§ **Tasks to perform**
1. Retype the part of the forum thread on phone data speeds below, beginning at the words "I used to be" and stopping after "every other department.".
2. Repeat the records below line for line, but leave the pictures out of your answer.

§ **Text segment**
Well aren't you guys lucky. I still have ridiculous 4G in the vicinity of my house (about a 4 mile radius since 4G is good about 4 miles into town from here). This is what I get from my house. Talked to Tier 2 Tech Support from Verizon before when I still had my Bionic and same speeds, they said they checked all their towers and they check out fine, must be my phone. Well now I have the GNex and wouldn't you know it ... same problem. Gonna have to call them again.

BTW, I switched Server location every 2 attempts to check multiple locations.


----------



## error311 (Oct 14, 2011)

I also get really bad speeds at my house, 3mbps to 10mbps download. Rarely 1mbps upload :/ I used "opensignalmap" app and drove towards closest tower it showed and I found it was actually pretty far away. Doesn't seem OpenSignal is really too accurate lol

I still never found the tower but I got to 3 bars driving and did some speed test while driving, still pretty bad nothing like what is being posted here lol. I drove not even an mile tho so :/ Maybe one day they will actually get better.


----------



## jasonpantuliano (Jul 25, 2011)

I used to be able to get 20 down 8 up on my bolt. About the same on the bionic. The rezound was special. I could get up to 60 down 15 up. It was crazy fast. The nexus is by far the lowest. I'll pull over 20 once in a while and a Max of 9 or 10 up. But most of the time half of that. But the nexus has the other 3 phones beat in every other department.

Sent from my Galaxy Nexus using RootzWiki


----------



## dansan (Jul 3, 2011)

darkpark said:


> not to be a jerk, but wifi is on in that screenshot. so 4G isn't being used.
> 
> Sent from my Galaxy Nexus using Tapatalk


it could have been from a previous time and hes just sharing...


----------



## RaubRaux (Dec 25, 2011)

rock on! Im still in the lead.


----------



## Dr_w (Aug 6, 2011)

60mbps...no big deal.









Sent from my Galaxy Nexus using Tapatalk


----------



## micro23 (Sep 1, 2011)

That means that you would hit your 2gb download limit in 266 seconds of downloading







thats so funny. Another reason why I had to get unlimited data.


----------



## TheRealBeesley (Jun 10, 2011)

Wow.. My ping is always over 280. I knew I had a lemon... constant 3g/4g data switches even though I'm really close to several towers. Thanks for the thread, I'm exchanging mine for a new one. Also, my download speeds are about 4.55 mb and upload is 1.0 mb


----------

[Dataset entries]
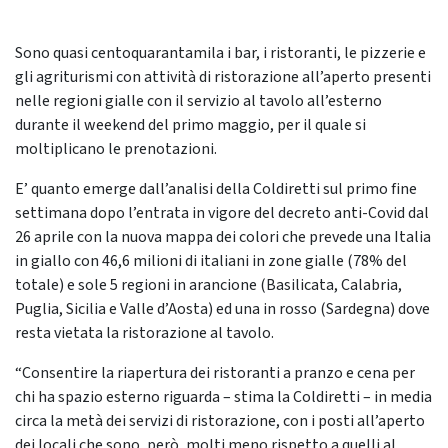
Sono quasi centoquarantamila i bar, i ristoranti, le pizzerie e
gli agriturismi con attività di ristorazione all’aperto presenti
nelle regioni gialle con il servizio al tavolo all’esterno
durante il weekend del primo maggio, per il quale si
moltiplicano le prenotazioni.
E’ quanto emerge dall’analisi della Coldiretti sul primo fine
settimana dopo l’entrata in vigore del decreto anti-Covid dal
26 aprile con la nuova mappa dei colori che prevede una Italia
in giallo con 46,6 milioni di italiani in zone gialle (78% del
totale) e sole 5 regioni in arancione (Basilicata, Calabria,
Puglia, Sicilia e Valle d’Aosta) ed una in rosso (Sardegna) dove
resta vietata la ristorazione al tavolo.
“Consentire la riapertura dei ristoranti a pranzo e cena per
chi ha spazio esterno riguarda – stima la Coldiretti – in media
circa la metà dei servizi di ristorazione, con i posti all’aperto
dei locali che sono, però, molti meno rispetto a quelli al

§ **Task-by-task solutions**
1.
I used to be able to get 20 down 8 up on my bolt. About the same on the bionic. The rezound was special. I could get up to 60 down 15 up. It was crazy fast. The nexus is by far the lowest. I'll pull over 20 once in a while and a Max of 9 or 10 up. But most of the time half of that. But the nexus has the other 3 phones beat in every other department.

2.
Sono quasi centoquarantamila i bar, i ristoranti, le pizzerie e
gli agriturismi con attività di ristorazione all’aperto presenti
nelle regioni gialle con il servizio al tavolo all’esterno
durante il weekend del primo maggio, per il quale si
moltiplicano le prenotazioni.
E’ quanto emerge dall’analisi della Coldiretti sul primo fine
settimana dopo l’entrata in vigore del decreto anti-Covid dal
26 aprile con la nuova mappa dei colori che prevede una Italia
in giallo con 46,6 milioni di italiani in zone gialle (78% del
totale) e sole 5 regioni in arancione (Basilicata, Calabria,
Puglia, Sicilia e Valle d’Aosta) ed una in rosso (Sardegna) dove
resta vietata la ristorazione al tavolo.
“Consentire la riapertura dei ristoranti a pranzo e cena per
chi ha spazio esterno riguarda – stima la Coldiretti – in media
circa la metà dei servizi di ristorazione, con i posti all’aperto
dei locali che sono, però, molti meno rispetto a quelli al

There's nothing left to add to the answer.